** INFORMATION follows **

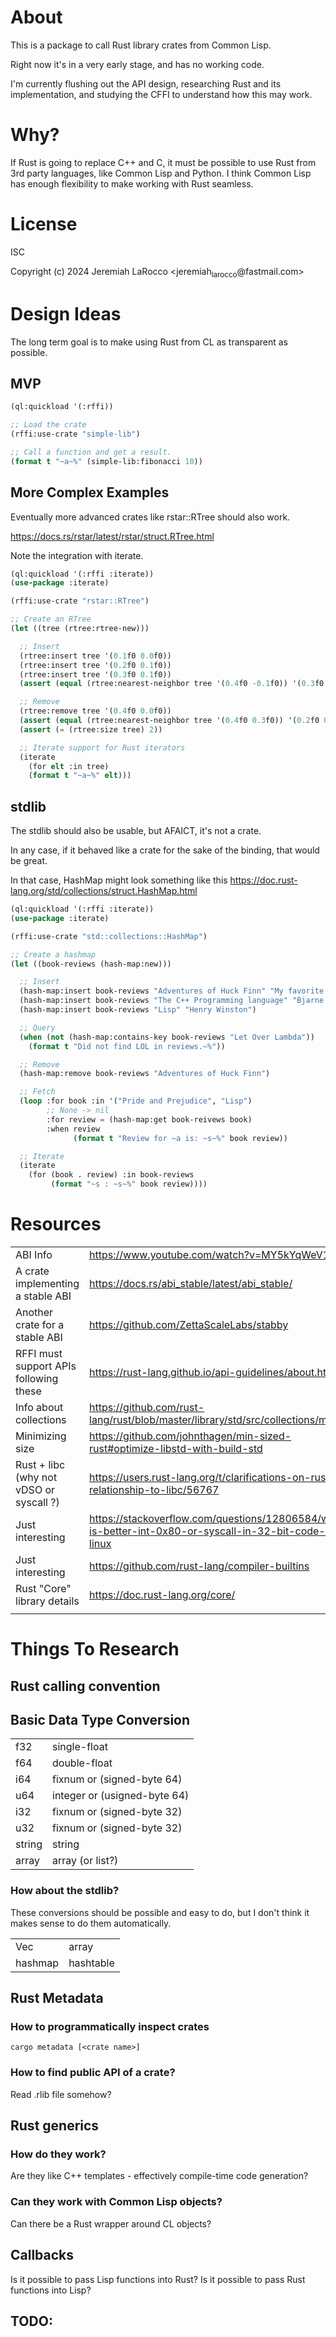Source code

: * About
This is a package to call Rust library crates from Common Lisp.

Right now it's in a very early stage, and has no working code.

I'm currently flushing out the API design, researching Rust and its implementation, and
studying the CFFI to understand how this may work.

* Why?

If Rust is going to replace C++ and C, it must be possible to use Rust from 3rd party languages,
like Common Lisp and Python.  I think Common Lisp has enough flexibility to make working with Rust
seamless.

* License
ISC

Copyright (c) 2024 Jeremiah LaRocco <jeremiah_larocco@fastmail.com>

* Design Ideas

The long term goal is to make using Rust from CL as transparent as possible.

** MVP
#+begin_src lisp
  (ql:quickload '(:rffi))

  ;; Load the crate
  (rffi:use-crate "simple-lib")

  ;; Call a function and get a result.
  (format t "~a~%" (simple-lib:fibonacci 10))
#+end_src

** More Complex Examples
Eventually more advanced crates like rstar::RTree should also work.

https://docs.rs/rstar/latest/rstar/struct.RTree.html

Note the integration with iterate.

#+begin_src lisp
  (ql:quickload '(:rffi :iterate))
  (use-package :iterate)

  (rffi:use-crate "rstar::RTree")

  ;; Create an RTree
  (let ((tree (rtree:rtree-new)))

    ;; Insert
    (rtree:insert tree '(0.1f0 0.0f0))
    (rtree:insert tree '(0.2f0 0.1f0))
    (rtree:insert tree '(0.3f0 0.1f0))
    (assert (equal (rtree:nearest-neighbor tree '(0.4f0 -0.1f0)) '(0.3f0 0.0f0)))

    ;; Remove
    (rtree:remove tree '(0.4f0 0.0f0))
    (assert (equal (rtree:nearest-neighbor tree '(0.4f0 0.3f0)) '(0.2f0 0.1f0)))
    (assert (= (rtree:size tree) 2))

    ;; Iterate support for Rust iterators
    (iterate
      (for elt :in tree)
      (format t "~a~%" elt)))

#+end_src

** stdlib
The stdlib should also be usable, but AFAICT, it's not a crate.


In any case, if it behaved like a crate for the sake of the binding, that would be great.

In that case, HashMap might look something like this
https://doc.rust-lang.org/std/collections/struct.HashMap.html

#+begin_src lisp
  (ql:quickload '(:rffi :iterate))
  (use-package :iterate)

  (rffi:use-crate "std::collections::HashMap")

  ;; Create a hashmap
  (let ((book-reviews (hash-map:new)))

    ;; Insert
    (hash-map:insert book-reviews "Adventures of Huck Finn" "My favorite!")
    (hash-map:insert book-reviews "The C++ Programming language" "Bjarne!")
    (hash-map:insert book-reviews "Lisp" "Henry Winston")

    ;; Query
    (when (not (hash-map:contains-key book-reviews "Let Over Lambda"))
      (format t "Did not find LOL in reviews.~%"))

    ;; Remove
    (hash-map:remove book-reviews "Adventures of Huck Finn")

    ;; Fetch
    (loop :for book :in '("Pride and Prejudice", "Lisp")
          ;; None -> nil
          :for review = (hash-map:get book-reivews book)
          :when review
                (format t "Review for ~a is: ~s~%" book review))

    ;; Iterate
    (iterate
      (for (book . review) :in book-reviews
           (format "~s : ~s~%" book review)))) 
#+end_src


* Resources
| ABI Info                                | https://www.youtube.com/watch?v=MY5kYqWeV1Q                                                             |
| A crate implementing a stable ABI       | https://docs.rs/abi_stable/latest/abi_stable/                                                           |
| Another crate for a stable ABI          | https://github.com/ZettaScaleLabs/stabby                                                                |
| RFFI must support APIs following these  | https://rust-lang.github.io/api-guidelines/about.html                                                   |
| Info about collections                  | https://github.com/rust-lang/rust/blob/master/library/std/src/collections/mod.rs                        |
| Minimizing size                         | https://github.com/johnthagen/min-sized-rust#optimize-libstd-with-build-std                             |
| Rust + libc (why not vDSO or syscall ?) | https://users.rust-lang.org/t/clarifications-on-rusts-relationship-to-libc/56767                        |
| Just interesting                        | https://stackoverflow.com/questions/12806584/what-is-better-int-0x80-or-syscall-in-32-bit-code-on-linux |
| Just interesting                        | https://github.com/rust-lang/compiler-builtins                                                          |
| Rust "Core" library details             | https://doc.rust-lang.org/core/                                                                         |
|                                         |                                                                                                         |

* Things To Research

** Rust calling convention

** Basic Data Type Conversion
| f32    | single-float                 |
| f64    | double-float                 |
| i64    | fixnum or (signed-byte 64)   |
| u64    | integer or (usigned-byte 64) |
| i32    | fixnum or (signed-byte 32)   |
| u32    | fixnum or (signed-byte 32)   |
| string | string                       |
| array  | array (or list?)             |

*** How about the stdlib?
These conversions should be possible and easy to do, but I don't think it makes sense to do them automatically.

| Vec     | array     |
| hashmap | hashtable |

** Rust Metadata

*** How to programmatically inspect crates
   #+begin_src shell
     cargo metadata [<crate name>]
   #+end_src

*** How to find public API of a crate?
   Read .rlib file somehow? 

   
** Rust generics
*** How do they work?
Are they like C++ templates - effectively compile-time code generation?


*** Can they work with Common Lisp objects?
Can there be a Rust wrapper around CL objects?

** Callbacks
Is it possible to pass Lisp functions into Rust?
Is it possible to pass Rust functions into Lisp?


** TODO:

** End of INFORMATION **

#### [TASK INSTRUCTIONS]
If pictures appear in the data, omit them and copy all other parts exactly.

#### [TASK SOLUTION]
Source code

: * About
This is a package to call Rust library crates from Common Lisp.

Right now it's in a very early stage, and has no working code.

I'm currently flushing out the API design, researching Rust and its implementation, and
studying the CFFI to understand how this may work.

* Why?

If Rust is going to replace C++ and C, it must be possible to use Rust from 3rd party languages,
like Common Lisp and Python.  I think Common Lisp has enough flexibility to make working with Rust
seamless.

* License
ISC

Copyright (c) 2024 Jeremiah LaRocco <jeremiah_larocco@fastmail.com>

* Design Ideas

The long term goal is to make using Rust from CL as transparent as possible.

** MVP
#+begin_src lisp
  (ql:quickload '(:rffi))

  ;; Load the crate
  (rffi:use-crate "simple-lib")

  ;; Call a function and get a result.
  (format t "~a~%" (simple-lib:fibonacci 10))
#+end_src

** More Complex Examples
Eventually more advanced crates like rstar::RTree should also work.

https://docs.rs/rstar/latest/rstar/struct.RTree.html

Note the integration with iterate.

#+begin_src lisp
  (ql:quickload '(:rffi :iterate))
  (use-package :iterate)

  (rffi:use-crate "rstar::RTree")

  ;; Create an RTree
  (let ((tree (rtree:rtree-new)))

    ;; Insert
    (rtree:insert tree '(0.1f0 0.0f0))
    (rtree:insert tree '(0.2f0 0.1f0))
    (rtree:insert tree '(0.3f0 0.1f0))
    (assert (equal (rtree:nearest-neighbor tree '(0.4f0 -0.1f0)) '(0.3f0 0.0f0)))

    ;; Remove
    (rtree:remove tree '(0.4f0 0.0f0))
    (assert (equal (rtree:nearest-neighbor tree '(0.4f0 0.3f0)) '(0.2f0 0.1f0)))
    (assert (= (rtree:size tree) 2))

    ;; Iterate support for Rust iterators
    (iterate
      (for elt :in tree)
      (format t "~a~%" elt)))

#+end_src

** stdlib
The stdlib should also be usable, but AFAICT, it's not a crate.


In any case, if it behaved like a crate for the sake of the binding, that would be great.

In that case, HashMap might look something like this
https://doc.rust-lang.org/std/collections/struct.HashMap.html

#+begin_src lisp
  (ql:quickload '(:rffi :iterate))
  (use-package :iterate)

  (rffi:use-crate "std::collections::HashMap")

  ;; Create a hashmap
  (let ((book-reviews (hash-map:new)))

    ;; Insert
    (hash-map:insert book-reviews "Adventures of Huck Finn" "My favorite!")
    (hash-map:insert book-reviews "The C++ Programming language" "Bjarne!")
    (hash-map:insert book-reviews "Lisp" "Henry Winston")

    ;; Query
    (when (not (hash-map:contains-key book-reviews "Let Over Lambda"))
      (format t "Did not find LOL in reviews.~%"))

    ;; Remove
    (hash-map:remove book-reviews "Adventures of Huck Finn")

    ;; Fetch
    (loop :for book :in '("Pride and Prejudice", "Lisp")
          ;; None -> nil
          :for review = (hash-map:get book-reivews book)
          :when review
                (format t "Review for ~a is: ~s~%" book review))

    ;; Iterate
    (iterate
      (for (book . review) :in book-reviews
           (format "~s : ~s~%" book review)))) 
#+end_src


* Resources
| ABI Info                                | https://www.youtube.com/watch?v=MY5kYqWeV1Q                                                             |
| A crate implementing a stable ABI       | https://docs.rs/abi_stable/latest/abi_stable/                                                           |
| Another crate for a stable ABI          | https://github.com/ZettaScaleLabs/stabby                                                                |
| RFFI must support APIs following these  | https://rust-lang.github.io/api-guidelines/about.html                                                   |
| Info about collections                  | https://github.com/rust-lang/rust/blob/master/library/std/src/collections/mod.rs                        |
| Minimizing size                         | https://github.com/johnthagen/min-sized-rust#optimize-libstd-with-build-std                             |
| Rust + libc (why not vDSO or syscall ?) | https://users.rust-lang.org/t/clarifications-on-rusts-relationship-to-libc/56767                        |
| Just interesting                        | https://stackoverflow.com/questions/12806584/what-is-better-int-0x80-or-syscall-in-32-bit-code-on-linux |
| Just interesting                        | https://github.com/rust-lang/compiler-builtins                                                          |
| Rust "Core" library details             | https://doc.rust-lang.org/core/                                                                         |
|                                         |                                                                                                         |

* Things To Research

** Rust calling convention

** Basic Data Type Conversion
| f32    | single-float                 |
| f64    | double-float                 |
| i64    | fixnum or (signed-byte 64)   |
| u64    | integer or (usigned-byte 64) |
| i32    | fixnum or (signed-byte 32)   |
| u32    | fixnum or (signed-byte 32)   |
| string | string                       |
| array  | array (or list?)             |

*** How about the stdlib?
These conversions should be possible and easy to do, but I don't think it makes sense to do them automatically.

| Vec     | array     |
| hashmap | hashtable |

** Rust Metadata

*** How to programmatically inspect crates
   #+begin_src shell
     cargo metadata [<crate name>]
   #+end_src

*** How to find public API of a crate?
   Read .rlib file somehow? 

   
** Rust generics
*** How do they work?
Are they like C++ templates - effectively compile-time code generation?


*** Can they work with Common Lisp objects?
Can there be a Rust wrapper around CL objects?

** Callbacks
Is it possible to pass Lisp functions into Rust?
Is it possible to pass Rust functions into Lisp?


** TODO:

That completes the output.